Source text:
------------------------

Help! After a year at secondary school our 12-year-old daughter has become a rebel whose work is going backwards.

Hillary's Advice

I imagine many readers shrugging at this point and saying: so what? That’s normal. But I don’t believe that adolescents inevitably turn into snarling, antisocial monsters. In fact to assume so is highly damaging all round
Yes, teens can be moody and difficult, but basic social codes must still apply. If young people receive respect from their teachers and parents, then adults have every right to expect the same thing back.
In this case, this girl’s father writes that she has become “popular, super-confident and a handful for teachers. At home she is cheeky, sarcastic and full of backchat.” He does not know what to do.

------------------------

[Extracted records]

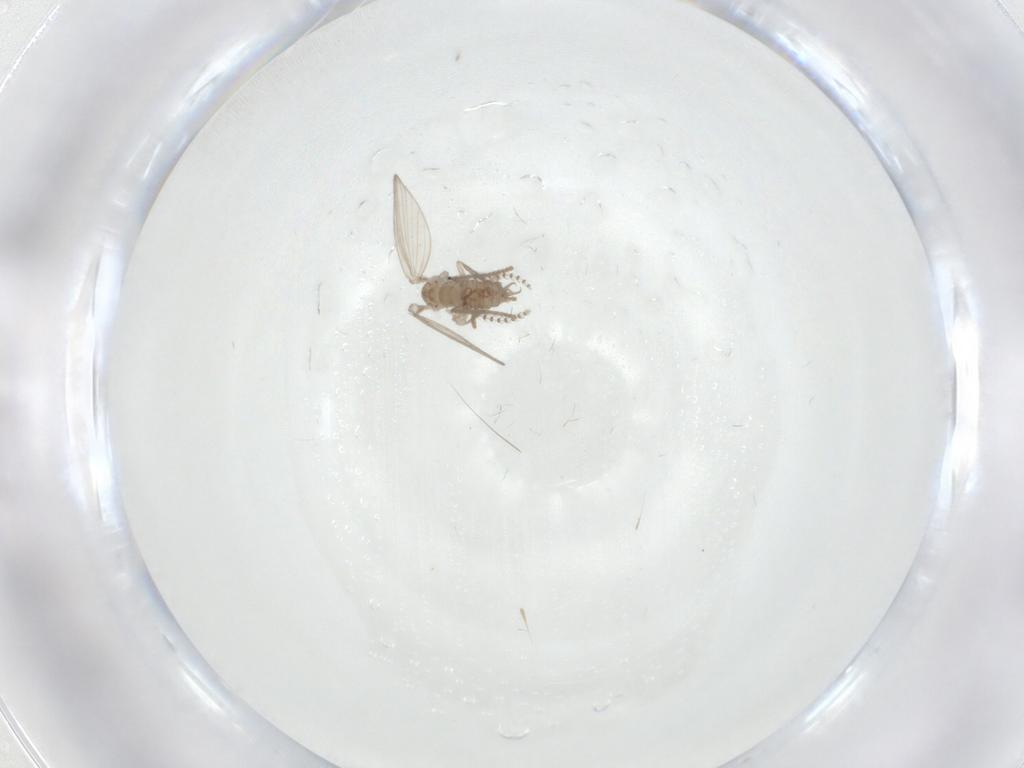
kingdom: Animalia
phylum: Arthropoda
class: Insecta
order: Diptera
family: Psychodidae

------------------------

Exercise tasks:
1 - In the advice column, list every word or phrase that the father's quoted description uses to characterize his daughter.
2 - Resume the advice column, picking up right after its last sentence.

Answers to the exercises:
1 -
- popular
- super-confident
- a handful for teachers
- cheeky
- sarcastic
- full of backchat

2 -
Well, for starters, take a very tough line on the backchat and tell her that you find this rude and upsetting and expect better of her. Then talk to her. Talk about how genuinely confident and popular people don’t need to throw their weight about like this, and about how the way that people approach their work shows how much – or little – they respect themselves. Talk about how you’re worried about how she’s behaving at the moment and are wondering if there is anything about her new school that means she feels she has to act like this. She may not appear to listen, but carry on anyway.
Then, at the beginning of next term, make an appointment to see her new form tutor, outline your worries and agree on a common approach to helping your daughter move on. If you do all this with love and firmness, confidently expecting that things will get better, they almost certainly will.